Ugo Claudio Matteoli, professore universitario di Chimica industriale, è il presidente della Federazione Italiana della Pesca sportiva e Attività Subacquee (Fipsas), giunto al quinto mandato nonché presidente della Fédération Internationale de la Pêche Sportive en Eau Douce (Pesca sportiva in acqua dolce).
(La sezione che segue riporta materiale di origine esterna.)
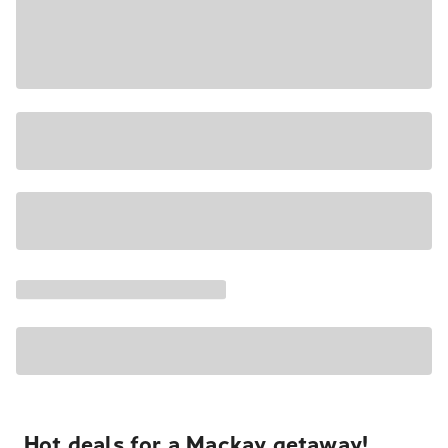
Hot deals for a Mackay getaway!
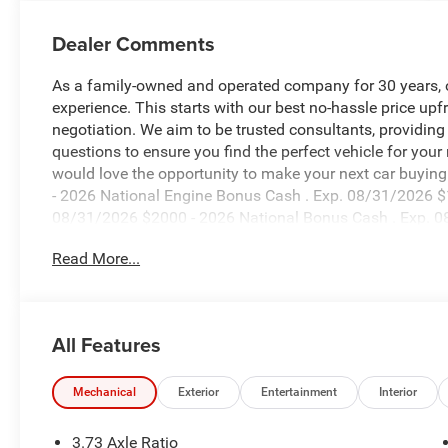
Dealer Comments
As a family-owned and operated company for 30 years, our
experience. This starts with our best no-hassle price upf
negotiation. We aim to be trusted consultants, providin
questions to ensure you find the perfect vehicle for your
would love the opportunity to make your next car buying 
- 2026 National Engine Bonus Cash . Exp. 08/31/2026 $
08/31/2026 $2000 - 2026 National Bonus Cash . Exp. 0
accessories.
Read More...
All Features
Mechanical
Exterior
Entertainment
Interior
3.73 Axle Ratio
Presidente, che ne pensa di questa proposta di riforma?
Faccio una premessa importante: sono di ritorno ora dal Messico, dove ho accompagnato la squadra italiana al Campionato del mondo di “black bass” (un tipo di pesce persico) che è tornata con il bronzo. Per questo ho potuto solo leggere notizie di stampa, senza parlare con nessuno. Tuttavia, sono molto preoccupato”.

Cosa la preoccupa?
Quando la politica si intromette nello sport non ne discendono mai cose buone. E per politica, non intendo un partito o uno schieramento, ma la politica tout court. Ancora dobbiamo riprenderci dai danni che ha fatto la Riforma Melandri che ci è caduta fra capo e collo la legge sul limite dei tre mandati. Una follia tipicamente politica. A livello internazionale, se va bene iniziano a conoscerti con non meno di due mandati, forse tre. Strano che, poi, si voglia metter mano ai mandati delle federazioni sportive e non a quelli di Camera e Senato. Basti pensare che, quando scadrà questo mandato, sarà necessario trovare fra le 6 e le 7mila persone volontarie che diano vita alle 105 sezioni provinciali e ai 21 comitati regionali. Solo per la Pesca. Queste sono le storture che la politica ha prodotto ogni volta che ha messo mano alla governance dello Sport”.

E ora?
Ora, riflettiamo su un paio di passaggi. In primo luogo, se sarà la Coni Servizi, società per azioni, indipendentemente dal nome con cui si chiamerà, a erogare i fondi, a quella cifra di 410 milioni di euro che il Governo ha annunciato, andranno sottratti 60 milioni di Iva che si perdono nel giro delle fatture. Ma c’è un problema ancora maggiore”.

Dica.
Le Federazioni oggi funzionano perché il Coni anticipa i soldi per farle funzionare. Domani, messi sotto il Ministero delle Finanze, andremo sotto le lentezze burocratiche tipiche dei Ministeri. Tu presenti bilanci e fatture che poi lo Stato ti paga con ritardi clamorosi. Questo rischia di segnare a morte l’intero mondo sportivo italiano. Tra l’altro, che in nome della trasparenza e correttezza amministrativa, i nostri bilanci sono giustamente spulciati e controllati sia dal collegio interno dei revisori dei conti i cui membri sono in maggioranza nominati non dalla Federazioni ma poi anche da società esterne, per la mia Federazione è Ernst&Young, che, infine, dal Coni che li vidima”.

E quindi?
Quindi, non può certo essere una questione di trasparenza dei conti. Tra l’altro il Coni è un vero e proprio gioiello”.

Cioè?
La nostra governance del mondo sportivo è un fiore all’occhiello che il resto del mondo ci invidia o ci copia. Come Presidente della Federazione Internazionale ho modo di interagire con i miei colleghi di altri Stati: l’autonomia e la funzionalità del Coni ci vengon invidiate e non a caso molte nazioni stanno ispirandosi al nostro sistema per riformare i loro”.

Il presidente Abbagnale ha richiamato la necessità di una riforma che parta dalla scuola. 
Ha ragione. Il movimento sportivo si basa essenzialmente sul volontariato. E la scuola è assente nella formazione dei futuri atleti. Ora, io capisco la necessità di provare ad ammodernare il sistema ma questa proposta di riforma mi sembra sbagliata sotto tutti i profili. Ripeto un concetto: quando la politica mette mano in modo dogmatico allo sport, finisce solo per creare danni”.